Information so far suggests that the outbreak response efforts may be three weeks behind the initial spread of SUDV, which has an incubation period of up to 21 days and a case fatality rate between 41 percent and 100 percent. So far, 36 cases (18 confirmed, 18 probable) have been identified, with 23 deaths. Health officials have listed a total of 223 contacts.
But that number is likely an undercount. Several transmission chains have not been tracked, and some health facilities that saw Ebola patients did not follow optimal infection control measures, the World Health Organization warned. Further, because of the delayed recognition of the outbreak, some patients were buried in traditional ceremonies with large gatherings that could have allowed the virus to transmit further.
Yet another complicating factor is that the outbreak has been detected among those living around an active gold mine, which relies on a highly mobile population. “The declaration of the outbreak may cause some miners already incubating the disease to flee,” WHO warned, possibly enabling the disease to spread to new areas.
In an outbreak update Monday, the WHO assessed the risk of spread through Uganda to be high given the multiple concerning factors.
The concern is yet higher because there is no licensed vaccine or treatment for SUDV, as there is for the more common species of Ebolavirus, Zaire. Currently, there are two vaccines and two treatments for Ebola disease caused by the Zaire species, which has caused nearly all the Ebola outbreaks documented and all of the largest outbreaks. In addition to Zaire and SUDV, there are four other rare Ebolavirus species: Bundibugyo, Taï Forest, Reston, and Bombali.
Of the 41 outbreaks WHO lists on its website, SUDV was responsible for only seven, the most recent of which was in 2012. That outbreak, also in Uganda, involved seven cases and had a fatality rate of 57 percent.
The current outbreak came to light with the death of a 24-year-old man on September 19 in central Uganda.
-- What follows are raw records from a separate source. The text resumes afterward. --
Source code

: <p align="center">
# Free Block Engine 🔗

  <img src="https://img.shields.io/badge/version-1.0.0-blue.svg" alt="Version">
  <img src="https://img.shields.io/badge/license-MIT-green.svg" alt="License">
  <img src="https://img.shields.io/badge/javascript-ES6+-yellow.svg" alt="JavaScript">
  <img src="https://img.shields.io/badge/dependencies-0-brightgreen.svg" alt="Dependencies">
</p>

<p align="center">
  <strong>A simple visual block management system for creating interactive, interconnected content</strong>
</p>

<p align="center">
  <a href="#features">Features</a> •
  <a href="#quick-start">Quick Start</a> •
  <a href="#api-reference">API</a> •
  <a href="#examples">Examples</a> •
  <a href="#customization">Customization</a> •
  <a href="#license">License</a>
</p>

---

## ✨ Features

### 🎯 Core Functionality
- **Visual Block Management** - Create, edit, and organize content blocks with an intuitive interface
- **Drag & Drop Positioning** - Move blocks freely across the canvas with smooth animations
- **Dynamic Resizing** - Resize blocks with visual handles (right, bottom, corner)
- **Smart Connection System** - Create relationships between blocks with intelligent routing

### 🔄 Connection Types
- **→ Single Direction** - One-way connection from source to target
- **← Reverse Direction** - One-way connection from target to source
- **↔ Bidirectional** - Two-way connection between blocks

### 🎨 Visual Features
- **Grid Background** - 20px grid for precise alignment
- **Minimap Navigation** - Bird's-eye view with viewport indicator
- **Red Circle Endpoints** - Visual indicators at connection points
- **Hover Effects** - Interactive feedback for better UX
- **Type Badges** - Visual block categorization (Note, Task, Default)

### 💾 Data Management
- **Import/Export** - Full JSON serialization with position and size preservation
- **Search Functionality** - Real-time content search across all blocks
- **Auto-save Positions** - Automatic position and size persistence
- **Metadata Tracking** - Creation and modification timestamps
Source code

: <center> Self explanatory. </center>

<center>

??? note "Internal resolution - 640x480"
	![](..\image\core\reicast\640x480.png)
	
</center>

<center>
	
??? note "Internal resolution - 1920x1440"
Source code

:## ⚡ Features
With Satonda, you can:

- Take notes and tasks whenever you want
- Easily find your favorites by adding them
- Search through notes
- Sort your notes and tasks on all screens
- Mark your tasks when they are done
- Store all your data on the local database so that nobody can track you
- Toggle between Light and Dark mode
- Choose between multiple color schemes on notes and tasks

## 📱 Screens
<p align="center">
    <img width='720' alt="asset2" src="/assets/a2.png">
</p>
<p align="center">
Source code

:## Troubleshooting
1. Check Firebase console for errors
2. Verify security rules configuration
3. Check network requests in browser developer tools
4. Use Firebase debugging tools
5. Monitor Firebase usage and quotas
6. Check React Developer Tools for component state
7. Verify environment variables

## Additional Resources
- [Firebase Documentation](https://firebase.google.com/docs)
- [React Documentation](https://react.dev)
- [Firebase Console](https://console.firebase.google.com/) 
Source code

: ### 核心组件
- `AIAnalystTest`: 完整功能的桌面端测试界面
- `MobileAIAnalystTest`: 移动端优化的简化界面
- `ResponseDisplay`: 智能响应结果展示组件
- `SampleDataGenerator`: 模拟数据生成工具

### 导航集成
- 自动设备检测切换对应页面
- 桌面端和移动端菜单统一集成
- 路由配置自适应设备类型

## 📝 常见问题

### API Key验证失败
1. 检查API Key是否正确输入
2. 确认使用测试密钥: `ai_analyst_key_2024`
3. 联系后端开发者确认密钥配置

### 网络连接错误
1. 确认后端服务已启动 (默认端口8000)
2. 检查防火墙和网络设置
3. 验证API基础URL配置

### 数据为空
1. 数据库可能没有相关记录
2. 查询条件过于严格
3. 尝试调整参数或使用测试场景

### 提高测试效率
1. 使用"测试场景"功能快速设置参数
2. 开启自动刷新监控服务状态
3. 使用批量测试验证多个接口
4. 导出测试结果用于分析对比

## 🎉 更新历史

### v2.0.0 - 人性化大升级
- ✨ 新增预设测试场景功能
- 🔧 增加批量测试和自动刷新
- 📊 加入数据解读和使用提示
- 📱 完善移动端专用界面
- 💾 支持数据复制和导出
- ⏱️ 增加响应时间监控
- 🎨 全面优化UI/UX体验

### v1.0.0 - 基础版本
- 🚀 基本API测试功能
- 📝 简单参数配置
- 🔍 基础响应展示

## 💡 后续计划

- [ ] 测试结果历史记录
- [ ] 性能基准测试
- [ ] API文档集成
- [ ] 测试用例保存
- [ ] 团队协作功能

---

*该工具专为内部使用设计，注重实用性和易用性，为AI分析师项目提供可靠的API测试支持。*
The man developed a range of worrying symptoms on September 11, which included a high-grade fever, tonic convulsions, blood-stained vomit and diarrhea, loss of appetite, pain while swallowing, chest pain, dry cough, and bleeding in the eyes. He sought care at two different private clinics to no avail and was eventually referred to a Regional Referral Hospital (RRH) on September 15. There, health care workers suspected he had a case of viral hemorrhagic fever, isolated him, and collected blood samples for testing. On September 19, the Uganda Virus Research Institute (UVRI) in Kampala confirmed he had an SUDV infection—the same day he died. Ugandan health officials declared an outbreak the next day.
Now, a week later, the case count is up to 36, with 23 dead and the remaining 13 confirmed cases still hospitalized. The median age of the cases is 26 years, with ages ranging from 1 year to 60 years.
For now, the WHO assessed this outbreak’s overall regional and global risks to be low. However, the agency noted that the outbreak’s scope is not yet known, and cross-border spread cannot be ruled out.